The committee highlighted that "the nuclear powers are modernizing and upgrading their arsenals; new countries appear to be preparing to acquire nuclear weapons; and threats are being made to use nuclear weapons in ongoing warfare. At this moment in human history, it is worth reminding ourselves what nuclear weapons are: the most destructive weapons the world has ever seen."
The peace award and plans for NATO's exercise come as Russia's invasion of Ukraine, Israel's assault on the Gaza Strip, and provocations against Iran have heightened global fears of nuclear war. Russia and the United States have by far the largest arsenals, but China, France, India, Israel, North Korea, Pakistan, and the United Kingdom also have nuclear weapons.

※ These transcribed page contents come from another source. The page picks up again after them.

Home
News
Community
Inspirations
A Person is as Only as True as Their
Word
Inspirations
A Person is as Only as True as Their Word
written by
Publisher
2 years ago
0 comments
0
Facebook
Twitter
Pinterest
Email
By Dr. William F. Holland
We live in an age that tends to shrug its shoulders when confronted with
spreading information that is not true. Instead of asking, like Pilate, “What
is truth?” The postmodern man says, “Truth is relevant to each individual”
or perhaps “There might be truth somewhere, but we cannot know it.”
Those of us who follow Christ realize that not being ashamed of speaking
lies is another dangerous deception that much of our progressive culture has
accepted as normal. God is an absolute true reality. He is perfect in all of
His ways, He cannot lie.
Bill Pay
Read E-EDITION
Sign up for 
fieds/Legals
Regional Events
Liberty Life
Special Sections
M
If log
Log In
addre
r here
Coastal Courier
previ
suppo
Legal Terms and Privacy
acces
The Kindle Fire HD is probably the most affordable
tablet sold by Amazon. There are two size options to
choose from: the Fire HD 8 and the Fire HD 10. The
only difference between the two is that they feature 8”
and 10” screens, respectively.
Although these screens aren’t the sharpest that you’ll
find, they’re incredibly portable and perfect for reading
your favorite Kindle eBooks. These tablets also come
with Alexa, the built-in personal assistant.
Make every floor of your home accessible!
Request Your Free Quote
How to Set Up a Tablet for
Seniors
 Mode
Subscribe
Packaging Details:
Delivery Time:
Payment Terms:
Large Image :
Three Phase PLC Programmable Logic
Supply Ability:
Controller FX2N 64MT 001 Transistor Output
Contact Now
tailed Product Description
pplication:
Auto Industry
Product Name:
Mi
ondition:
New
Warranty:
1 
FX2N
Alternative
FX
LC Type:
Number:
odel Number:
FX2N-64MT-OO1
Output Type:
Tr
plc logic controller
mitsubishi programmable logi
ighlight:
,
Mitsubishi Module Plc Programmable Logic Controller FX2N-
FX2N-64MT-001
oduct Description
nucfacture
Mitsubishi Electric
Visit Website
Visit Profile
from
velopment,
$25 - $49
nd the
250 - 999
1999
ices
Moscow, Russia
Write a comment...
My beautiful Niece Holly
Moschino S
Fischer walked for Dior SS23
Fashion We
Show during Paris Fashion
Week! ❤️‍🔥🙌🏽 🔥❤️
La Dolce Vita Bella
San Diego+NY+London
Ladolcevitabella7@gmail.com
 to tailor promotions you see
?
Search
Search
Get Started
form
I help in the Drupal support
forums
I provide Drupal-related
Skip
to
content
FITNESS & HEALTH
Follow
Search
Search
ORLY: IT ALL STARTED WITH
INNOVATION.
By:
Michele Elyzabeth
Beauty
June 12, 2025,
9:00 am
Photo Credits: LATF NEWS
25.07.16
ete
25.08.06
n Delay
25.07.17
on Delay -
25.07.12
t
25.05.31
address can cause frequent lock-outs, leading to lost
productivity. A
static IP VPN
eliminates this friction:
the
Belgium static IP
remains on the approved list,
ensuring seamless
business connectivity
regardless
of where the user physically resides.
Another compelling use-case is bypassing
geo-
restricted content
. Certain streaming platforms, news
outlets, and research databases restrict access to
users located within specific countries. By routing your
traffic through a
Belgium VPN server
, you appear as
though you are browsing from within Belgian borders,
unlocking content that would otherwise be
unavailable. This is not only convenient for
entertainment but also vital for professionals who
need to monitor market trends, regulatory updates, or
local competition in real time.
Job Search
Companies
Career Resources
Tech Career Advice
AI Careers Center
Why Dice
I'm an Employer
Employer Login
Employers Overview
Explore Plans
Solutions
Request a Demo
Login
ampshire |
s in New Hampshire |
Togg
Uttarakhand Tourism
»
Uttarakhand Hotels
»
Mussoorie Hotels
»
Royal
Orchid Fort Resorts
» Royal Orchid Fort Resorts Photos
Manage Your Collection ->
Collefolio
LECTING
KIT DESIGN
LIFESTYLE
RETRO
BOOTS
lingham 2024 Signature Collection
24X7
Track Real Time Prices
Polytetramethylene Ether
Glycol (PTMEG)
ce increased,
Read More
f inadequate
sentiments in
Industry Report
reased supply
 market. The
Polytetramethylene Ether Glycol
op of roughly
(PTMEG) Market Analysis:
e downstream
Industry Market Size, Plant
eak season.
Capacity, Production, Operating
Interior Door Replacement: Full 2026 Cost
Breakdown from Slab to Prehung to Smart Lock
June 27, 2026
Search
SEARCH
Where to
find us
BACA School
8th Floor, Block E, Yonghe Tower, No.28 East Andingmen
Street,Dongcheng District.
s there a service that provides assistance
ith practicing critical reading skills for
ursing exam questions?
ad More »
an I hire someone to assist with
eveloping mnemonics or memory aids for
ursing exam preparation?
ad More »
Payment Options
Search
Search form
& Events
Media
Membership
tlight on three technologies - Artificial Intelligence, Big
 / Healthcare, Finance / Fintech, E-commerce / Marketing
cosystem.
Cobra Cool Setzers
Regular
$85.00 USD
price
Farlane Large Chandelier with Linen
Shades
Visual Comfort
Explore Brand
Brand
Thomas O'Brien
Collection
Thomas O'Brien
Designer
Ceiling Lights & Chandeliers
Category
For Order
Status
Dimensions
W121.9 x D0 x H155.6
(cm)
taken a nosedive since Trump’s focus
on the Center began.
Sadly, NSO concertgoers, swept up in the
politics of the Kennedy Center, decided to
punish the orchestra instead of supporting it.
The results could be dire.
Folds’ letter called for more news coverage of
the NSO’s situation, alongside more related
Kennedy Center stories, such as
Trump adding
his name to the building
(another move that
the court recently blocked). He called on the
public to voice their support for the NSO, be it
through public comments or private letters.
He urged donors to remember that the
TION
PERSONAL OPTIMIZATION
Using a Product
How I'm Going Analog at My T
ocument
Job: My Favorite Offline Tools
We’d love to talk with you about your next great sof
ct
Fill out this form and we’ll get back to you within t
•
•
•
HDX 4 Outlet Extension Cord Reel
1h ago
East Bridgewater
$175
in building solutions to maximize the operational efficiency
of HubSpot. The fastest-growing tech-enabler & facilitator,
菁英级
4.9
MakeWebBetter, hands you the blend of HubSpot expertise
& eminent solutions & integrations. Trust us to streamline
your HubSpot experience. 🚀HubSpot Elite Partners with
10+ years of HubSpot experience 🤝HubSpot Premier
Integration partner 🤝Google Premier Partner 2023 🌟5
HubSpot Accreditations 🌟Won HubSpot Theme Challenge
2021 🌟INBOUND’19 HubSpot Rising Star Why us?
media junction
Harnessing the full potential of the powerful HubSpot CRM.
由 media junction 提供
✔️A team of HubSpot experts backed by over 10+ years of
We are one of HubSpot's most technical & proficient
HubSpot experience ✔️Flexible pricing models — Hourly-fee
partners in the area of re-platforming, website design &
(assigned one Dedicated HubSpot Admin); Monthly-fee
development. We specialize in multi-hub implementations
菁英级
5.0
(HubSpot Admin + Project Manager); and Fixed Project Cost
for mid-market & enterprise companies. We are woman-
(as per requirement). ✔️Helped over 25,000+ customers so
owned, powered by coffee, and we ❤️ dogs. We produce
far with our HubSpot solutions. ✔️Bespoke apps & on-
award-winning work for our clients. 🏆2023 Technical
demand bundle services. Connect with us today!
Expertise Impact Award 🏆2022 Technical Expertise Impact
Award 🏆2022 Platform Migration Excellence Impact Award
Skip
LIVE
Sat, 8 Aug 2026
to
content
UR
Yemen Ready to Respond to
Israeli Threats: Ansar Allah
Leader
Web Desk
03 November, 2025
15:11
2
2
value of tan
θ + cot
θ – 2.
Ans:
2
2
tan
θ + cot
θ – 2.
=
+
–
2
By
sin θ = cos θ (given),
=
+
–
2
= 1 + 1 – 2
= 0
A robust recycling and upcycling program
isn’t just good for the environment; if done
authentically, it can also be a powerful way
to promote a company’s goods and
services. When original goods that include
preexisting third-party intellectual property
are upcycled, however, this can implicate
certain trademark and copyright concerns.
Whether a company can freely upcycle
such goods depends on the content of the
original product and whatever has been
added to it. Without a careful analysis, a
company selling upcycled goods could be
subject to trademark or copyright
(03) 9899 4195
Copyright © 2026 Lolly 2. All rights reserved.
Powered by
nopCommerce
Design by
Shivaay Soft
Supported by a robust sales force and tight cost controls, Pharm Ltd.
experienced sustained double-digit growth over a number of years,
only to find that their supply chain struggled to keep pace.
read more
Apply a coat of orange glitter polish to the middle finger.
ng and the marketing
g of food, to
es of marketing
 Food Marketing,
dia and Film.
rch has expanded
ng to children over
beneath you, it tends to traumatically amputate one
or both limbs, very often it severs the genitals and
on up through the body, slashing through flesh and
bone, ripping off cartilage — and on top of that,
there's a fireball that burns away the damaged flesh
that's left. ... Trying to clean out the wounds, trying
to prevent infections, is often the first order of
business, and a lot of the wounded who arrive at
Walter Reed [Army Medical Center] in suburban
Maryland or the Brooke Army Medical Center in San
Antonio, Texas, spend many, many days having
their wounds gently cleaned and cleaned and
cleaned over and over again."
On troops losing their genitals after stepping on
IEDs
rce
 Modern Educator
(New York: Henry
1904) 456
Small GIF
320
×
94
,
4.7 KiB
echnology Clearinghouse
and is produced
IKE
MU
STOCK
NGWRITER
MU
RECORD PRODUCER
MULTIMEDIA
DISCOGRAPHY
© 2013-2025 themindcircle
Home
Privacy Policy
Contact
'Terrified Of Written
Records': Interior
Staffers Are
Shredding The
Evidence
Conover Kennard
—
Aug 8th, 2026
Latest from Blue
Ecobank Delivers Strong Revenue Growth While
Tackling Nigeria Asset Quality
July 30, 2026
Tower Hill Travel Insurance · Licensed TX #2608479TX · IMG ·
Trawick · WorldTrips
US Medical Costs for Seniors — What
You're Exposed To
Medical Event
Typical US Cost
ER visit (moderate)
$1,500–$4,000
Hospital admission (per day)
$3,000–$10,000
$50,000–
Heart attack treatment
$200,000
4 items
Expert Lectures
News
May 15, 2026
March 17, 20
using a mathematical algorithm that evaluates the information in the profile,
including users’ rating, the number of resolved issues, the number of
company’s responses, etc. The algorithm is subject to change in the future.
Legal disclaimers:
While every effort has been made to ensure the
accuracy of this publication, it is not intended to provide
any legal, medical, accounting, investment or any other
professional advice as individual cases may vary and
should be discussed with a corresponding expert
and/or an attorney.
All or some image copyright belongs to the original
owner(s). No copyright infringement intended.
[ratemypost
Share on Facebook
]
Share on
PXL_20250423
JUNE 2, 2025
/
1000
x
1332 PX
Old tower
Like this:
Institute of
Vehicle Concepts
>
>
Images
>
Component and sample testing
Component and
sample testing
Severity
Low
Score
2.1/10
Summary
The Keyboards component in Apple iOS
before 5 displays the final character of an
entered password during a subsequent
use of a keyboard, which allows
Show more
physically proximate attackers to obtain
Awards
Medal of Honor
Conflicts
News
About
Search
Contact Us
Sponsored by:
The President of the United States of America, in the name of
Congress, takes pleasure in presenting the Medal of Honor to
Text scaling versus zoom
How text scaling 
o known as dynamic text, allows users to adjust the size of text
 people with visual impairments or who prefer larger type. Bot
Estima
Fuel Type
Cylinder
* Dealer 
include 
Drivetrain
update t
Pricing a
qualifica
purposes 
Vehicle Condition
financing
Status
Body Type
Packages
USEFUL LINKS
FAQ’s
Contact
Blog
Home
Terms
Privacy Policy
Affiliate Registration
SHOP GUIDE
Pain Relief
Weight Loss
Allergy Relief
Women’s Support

Beatrice Fihn, director of Lex International and a senior fellow at the United Nations Institute for Disarmament Research, stressed on social media Friday that NATO exercise is practice for "wiping out hundreds of thousands of civilians" with weapons that would also "flatten cities and poison survivors."
Fihn previously directed the International Campaign to Abolish Nuclear Weapons (ICAN), which in 2017 won the Nobel Peace Prize for its work on the Treaty on the Prohibition of Nuclear Weapons. On Friday, she urged countries that haven't yet signed the treaty to "listen" to the Nobel committee and Nidon Hidankyo.
ICAN's current executive director, Melissa Parke, said in a Friday statement that the campaign "is honored to have been able to work alongside Nihon Hidankyo and the hibakusha to push for the total elimination of nuclear weapons."
"Their testimonies and tireless campaigning have been crucial to progress on nuclear disarmament in general and the adoption and entry into force of the U.N. Treaty on the Prohibition of Nuclear Weapons," she added. "We call on the nuclear-armed states and their allies which support the use of nuclear weapons, including of course Japan, to heed their call to abolish these inhumane weapons, to make sure what they have been through never happens again."
Gregory Kulacki, who has worked with disarmament advocates in Japan as East Asia project manager for the Union of Concerned Scientists' Global Security Program, similarly said Friday that "the testimony of the Hibakusha demonstrates the grave risks we still run by the very existence of nuclear weapons, which have only become more destructive. It's time for the world to not only acknowledge the risks of nuclear weapons but take action to enact a permanent international ban against them."